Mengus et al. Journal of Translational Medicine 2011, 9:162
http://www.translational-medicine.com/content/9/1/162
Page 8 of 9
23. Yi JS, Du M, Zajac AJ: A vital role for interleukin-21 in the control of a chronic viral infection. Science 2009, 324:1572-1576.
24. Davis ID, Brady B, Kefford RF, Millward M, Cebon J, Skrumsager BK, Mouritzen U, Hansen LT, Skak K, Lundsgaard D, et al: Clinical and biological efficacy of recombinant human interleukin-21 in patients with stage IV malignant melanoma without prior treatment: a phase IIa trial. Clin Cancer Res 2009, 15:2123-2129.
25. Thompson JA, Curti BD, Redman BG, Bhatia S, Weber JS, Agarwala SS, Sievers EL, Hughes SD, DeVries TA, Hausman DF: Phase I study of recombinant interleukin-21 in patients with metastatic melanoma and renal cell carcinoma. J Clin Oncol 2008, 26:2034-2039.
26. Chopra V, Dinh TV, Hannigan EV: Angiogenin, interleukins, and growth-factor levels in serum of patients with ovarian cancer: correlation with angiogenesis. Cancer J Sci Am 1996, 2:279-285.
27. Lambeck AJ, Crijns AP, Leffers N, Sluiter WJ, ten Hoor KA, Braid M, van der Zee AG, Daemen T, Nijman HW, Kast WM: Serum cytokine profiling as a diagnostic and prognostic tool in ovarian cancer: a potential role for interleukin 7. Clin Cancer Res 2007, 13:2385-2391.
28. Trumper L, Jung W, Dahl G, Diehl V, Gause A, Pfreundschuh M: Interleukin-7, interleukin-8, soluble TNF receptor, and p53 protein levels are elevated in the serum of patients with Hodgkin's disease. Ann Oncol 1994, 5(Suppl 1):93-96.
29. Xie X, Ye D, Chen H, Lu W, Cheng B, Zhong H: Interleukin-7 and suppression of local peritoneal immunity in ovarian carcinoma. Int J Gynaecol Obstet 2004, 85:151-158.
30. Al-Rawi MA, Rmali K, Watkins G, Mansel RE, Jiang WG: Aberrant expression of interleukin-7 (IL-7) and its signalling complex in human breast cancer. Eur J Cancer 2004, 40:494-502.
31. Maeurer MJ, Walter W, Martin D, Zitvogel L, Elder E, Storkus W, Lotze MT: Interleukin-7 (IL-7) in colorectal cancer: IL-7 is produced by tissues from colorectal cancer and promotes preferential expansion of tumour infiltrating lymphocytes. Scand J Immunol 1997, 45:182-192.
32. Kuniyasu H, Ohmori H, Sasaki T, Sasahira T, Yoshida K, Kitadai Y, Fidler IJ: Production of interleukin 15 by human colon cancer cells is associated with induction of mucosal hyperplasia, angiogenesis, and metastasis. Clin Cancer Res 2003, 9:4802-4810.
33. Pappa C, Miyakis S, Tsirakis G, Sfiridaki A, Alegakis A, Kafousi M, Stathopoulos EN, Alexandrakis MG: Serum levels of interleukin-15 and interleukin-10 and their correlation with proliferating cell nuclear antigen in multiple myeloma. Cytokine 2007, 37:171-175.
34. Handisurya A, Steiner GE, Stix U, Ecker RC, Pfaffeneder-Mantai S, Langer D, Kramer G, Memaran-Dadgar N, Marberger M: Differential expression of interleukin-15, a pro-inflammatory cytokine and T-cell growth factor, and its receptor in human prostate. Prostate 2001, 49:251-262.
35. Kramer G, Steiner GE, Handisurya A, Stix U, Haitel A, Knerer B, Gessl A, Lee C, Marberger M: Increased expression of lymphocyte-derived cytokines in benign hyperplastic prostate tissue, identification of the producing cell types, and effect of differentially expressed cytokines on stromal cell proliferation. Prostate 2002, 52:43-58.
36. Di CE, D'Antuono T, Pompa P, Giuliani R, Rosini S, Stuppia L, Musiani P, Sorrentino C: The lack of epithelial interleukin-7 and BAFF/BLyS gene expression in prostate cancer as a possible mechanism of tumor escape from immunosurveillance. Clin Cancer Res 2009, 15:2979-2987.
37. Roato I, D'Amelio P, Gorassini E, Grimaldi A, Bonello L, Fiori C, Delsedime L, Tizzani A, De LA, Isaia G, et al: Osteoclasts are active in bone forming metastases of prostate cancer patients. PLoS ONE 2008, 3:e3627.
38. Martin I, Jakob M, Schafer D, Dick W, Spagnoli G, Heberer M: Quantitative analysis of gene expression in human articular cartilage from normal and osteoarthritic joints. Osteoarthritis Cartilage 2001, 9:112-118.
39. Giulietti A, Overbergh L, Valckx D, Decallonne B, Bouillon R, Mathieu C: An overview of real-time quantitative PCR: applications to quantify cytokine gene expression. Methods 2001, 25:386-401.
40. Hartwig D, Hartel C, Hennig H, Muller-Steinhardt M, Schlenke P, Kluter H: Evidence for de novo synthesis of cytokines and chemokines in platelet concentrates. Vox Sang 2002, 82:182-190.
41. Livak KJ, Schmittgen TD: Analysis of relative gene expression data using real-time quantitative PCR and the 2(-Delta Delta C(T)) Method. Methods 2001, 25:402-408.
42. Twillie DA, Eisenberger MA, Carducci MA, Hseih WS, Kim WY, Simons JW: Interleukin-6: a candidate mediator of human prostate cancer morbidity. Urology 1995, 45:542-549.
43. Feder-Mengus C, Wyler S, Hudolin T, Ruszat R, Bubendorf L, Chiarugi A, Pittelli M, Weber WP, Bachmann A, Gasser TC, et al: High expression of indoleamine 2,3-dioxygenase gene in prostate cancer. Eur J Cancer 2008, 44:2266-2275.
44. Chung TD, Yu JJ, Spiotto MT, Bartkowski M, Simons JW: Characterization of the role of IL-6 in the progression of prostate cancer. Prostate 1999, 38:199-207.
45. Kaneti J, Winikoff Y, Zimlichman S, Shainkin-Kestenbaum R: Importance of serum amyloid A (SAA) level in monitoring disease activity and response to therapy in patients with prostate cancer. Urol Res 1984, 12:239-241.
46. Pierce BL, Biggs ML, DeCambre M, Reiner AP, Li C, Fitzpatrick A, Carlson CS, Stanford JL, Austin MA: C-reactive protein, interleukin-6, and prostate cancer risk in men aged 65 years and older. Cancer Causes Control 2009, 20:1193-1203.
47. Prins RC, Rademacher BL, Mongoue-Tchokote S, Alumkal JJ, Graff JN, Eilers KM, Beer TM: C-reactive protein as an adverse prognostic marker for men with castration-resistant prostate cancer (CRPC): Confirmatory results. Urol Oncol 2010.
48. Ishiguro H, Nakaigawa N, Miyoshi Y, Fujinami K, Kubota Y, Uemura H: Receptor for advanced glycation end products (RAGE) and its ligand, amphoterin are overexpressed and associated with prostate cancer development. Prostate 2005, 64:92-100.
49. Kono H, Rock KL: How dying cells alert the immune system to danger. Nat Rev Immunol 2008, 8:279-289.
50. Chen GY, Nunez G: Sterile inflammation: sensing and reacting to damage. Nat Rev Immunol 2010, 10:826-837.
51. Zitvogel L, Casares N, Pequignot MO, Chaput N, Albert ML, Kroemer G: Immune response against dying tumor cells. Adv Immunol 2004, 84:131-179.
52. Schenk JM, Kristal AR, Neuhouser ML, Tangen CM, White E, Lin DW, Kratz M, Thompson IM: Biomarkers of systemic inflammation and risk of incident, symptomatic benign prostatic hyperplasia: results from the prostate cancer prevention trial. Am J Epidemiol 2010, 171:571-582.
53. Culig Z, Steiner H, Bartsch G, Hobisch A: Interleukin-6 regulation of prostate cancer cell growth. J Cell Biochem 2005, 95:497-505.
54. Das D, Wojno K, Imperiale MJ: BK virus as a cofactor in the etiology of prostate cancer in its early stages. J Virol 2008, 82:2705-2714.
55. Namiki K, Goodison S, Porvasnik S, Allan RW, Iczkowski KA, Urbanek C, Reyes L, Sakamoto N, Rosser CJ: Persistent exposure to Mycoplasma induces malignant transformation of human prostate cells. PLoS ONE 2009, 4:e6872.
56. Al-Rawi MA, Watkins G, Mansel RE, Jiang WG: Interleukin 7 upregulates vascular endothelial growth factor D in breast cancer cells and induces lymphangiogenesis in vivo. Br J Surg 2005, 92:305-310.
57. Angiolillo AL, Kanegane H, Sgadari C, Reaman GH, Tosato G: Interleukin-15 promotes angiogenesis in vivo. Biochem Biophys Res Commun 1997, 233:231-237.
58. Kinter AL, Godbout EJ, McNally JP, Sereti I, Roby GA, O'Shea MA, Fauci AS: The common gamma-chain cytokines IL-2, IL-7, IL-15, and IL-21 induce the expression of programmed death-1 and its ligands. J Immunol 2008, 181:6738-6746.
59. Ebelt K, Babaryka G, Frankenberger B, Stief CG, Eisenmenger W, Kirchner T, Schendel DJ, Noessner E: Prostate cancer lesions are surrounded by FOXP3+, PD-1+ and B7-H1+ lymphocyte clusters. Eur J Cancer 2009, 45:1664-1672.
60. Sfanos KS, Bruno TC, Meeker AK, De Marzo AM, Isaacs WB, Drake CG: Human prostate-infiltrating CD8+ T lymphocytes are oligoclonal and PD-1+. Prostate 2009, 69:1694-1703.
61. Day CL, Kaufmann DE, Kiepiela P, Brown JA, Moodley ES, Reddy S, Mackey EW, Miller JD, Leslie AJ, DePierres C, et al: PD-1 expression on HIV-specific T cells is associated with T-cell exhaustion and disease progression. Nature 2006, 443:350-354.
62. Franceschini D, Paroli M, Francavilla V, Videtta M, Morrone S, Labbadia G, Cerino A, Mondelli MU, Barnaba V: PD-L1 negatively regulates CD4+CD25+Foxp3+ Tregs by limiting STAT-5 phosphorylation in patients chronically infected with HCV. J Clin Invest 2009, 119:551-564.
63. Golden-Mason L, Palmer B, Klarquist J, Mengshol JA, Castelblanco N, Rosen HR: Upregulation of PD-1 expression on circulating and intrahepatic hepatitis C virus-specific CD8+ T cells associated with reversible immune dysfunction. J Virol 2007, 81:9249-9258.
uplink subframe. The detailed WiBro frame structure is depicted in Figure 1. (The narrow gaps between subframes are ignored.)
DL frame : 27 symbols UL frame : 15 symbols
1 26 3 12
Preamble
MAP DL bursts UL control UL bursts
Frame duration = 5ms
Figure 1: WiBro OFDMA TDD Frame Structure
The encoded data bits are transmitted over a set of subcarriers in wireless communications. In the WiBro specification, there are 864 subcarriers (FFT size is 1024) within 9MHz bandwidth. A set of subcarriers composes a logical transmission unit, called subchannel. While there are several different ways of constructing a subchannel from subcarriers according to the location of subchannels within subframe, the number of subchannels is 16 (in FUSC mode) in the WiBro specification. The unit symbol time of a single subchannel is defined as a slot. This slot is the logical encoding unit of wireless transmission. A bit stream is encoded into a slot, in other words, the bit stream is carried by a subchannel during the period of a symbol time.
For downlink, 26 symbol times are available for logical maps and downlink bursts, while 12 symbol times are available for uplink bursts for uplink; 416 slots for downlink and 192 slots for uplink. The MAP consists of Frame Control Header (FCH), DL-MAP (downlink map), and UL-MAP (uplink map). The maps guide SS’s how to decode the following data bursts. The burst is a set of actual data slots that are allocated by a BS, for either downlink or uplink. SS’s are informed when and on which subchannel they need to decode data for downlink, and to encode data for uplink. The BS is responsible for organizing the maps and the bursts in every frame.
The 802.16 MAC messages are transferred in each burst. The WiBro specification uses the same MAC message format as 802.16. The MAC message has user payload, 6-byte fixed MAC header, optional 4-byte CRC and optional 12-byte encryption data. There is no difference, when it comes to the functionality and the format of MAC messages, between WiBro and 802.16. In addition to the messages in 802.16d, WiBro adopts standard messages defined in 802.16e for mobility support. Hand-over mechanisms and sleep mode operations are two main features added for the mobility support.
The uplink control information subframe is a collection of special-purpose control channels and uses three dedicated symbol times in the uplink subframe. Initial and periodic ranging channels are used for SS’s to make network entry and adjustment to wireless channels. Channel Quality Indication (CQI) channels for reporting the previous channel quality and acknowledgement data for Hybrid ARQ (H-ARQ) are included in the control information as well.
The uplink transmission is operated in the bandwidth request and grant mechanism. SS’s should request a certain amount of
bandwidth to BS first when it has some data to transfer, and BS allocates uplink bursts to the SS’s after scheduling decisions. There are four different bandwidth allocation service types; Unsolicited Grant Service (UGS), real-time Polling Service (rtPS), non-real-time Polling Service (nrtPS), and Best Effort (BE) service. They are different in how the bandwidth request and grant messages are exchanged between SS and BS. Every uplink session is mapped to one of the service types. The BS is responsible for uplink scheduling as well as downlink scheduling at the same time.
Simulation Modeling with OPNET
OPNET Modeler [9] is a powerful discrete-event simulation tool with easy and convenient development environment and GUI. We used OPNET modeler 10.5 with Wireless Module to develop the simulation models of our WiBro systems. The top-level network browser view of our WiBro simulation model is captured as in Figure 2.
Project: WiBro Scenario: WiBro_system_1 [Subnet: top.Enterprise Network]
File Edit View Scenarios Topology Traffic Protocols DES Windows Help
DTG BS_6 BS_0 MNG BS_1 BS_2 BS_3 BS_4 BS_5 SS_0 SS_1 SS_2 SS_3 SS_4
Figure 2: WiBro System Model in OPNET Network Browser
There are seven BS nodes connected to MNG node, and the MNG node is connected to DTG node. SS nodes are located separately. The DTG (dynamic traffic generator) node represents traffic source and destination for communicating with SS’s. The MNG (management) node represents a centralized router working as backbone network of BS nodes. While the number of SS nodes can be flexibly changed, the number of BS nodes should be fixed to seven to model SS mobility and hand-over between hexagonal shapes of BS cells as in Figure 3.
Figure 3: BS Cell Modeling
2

☆ ☆ ☆ ☆ ☆ ☆ ☆

* [What the task requires]: Please copy out each line of the listing above that contains the string "subframe".

* [Problem solution]:
uplink subframe. The detailed WiBro frame structure is depicted in Figure 1. (The narrow gaps between subframes are ignored.)
The encoded data bits are transmitted over a set of subcarriers in wireless communications. In the WiBro specification, there are 864 subcarriers (FFT size is 1024) within 9MHz bandwidth. A set of subcarriers composes a logical transmission unit, called subchannel. While there are several different ways of constructing a subchannel from subcarriers according to the location of subchannels within subframe, the number of subchannels is 16 (in FUSC mode) in the WiBro specification. The unit symbol time of a single subchannel is defined as a slot. This slot is the logical encoding unit of wireless transmission. A bit stream is encoded into a slot, in other words, the bit stream is carried by a subchannel during the period of a symbol time.
The uplink control information subframe is a collection of special-purpose control channels and uses three dedicated symbol times in the uplink subframe. Initial and periodic ranging channels are used for SS’s to make network entry and adjustment to wireless channels. Channel Quality Indication (CQI) channels for reporting the previous channel quality and acknowledgement data for Hybrid ARQ (H-ARQ) are included in the control information as well.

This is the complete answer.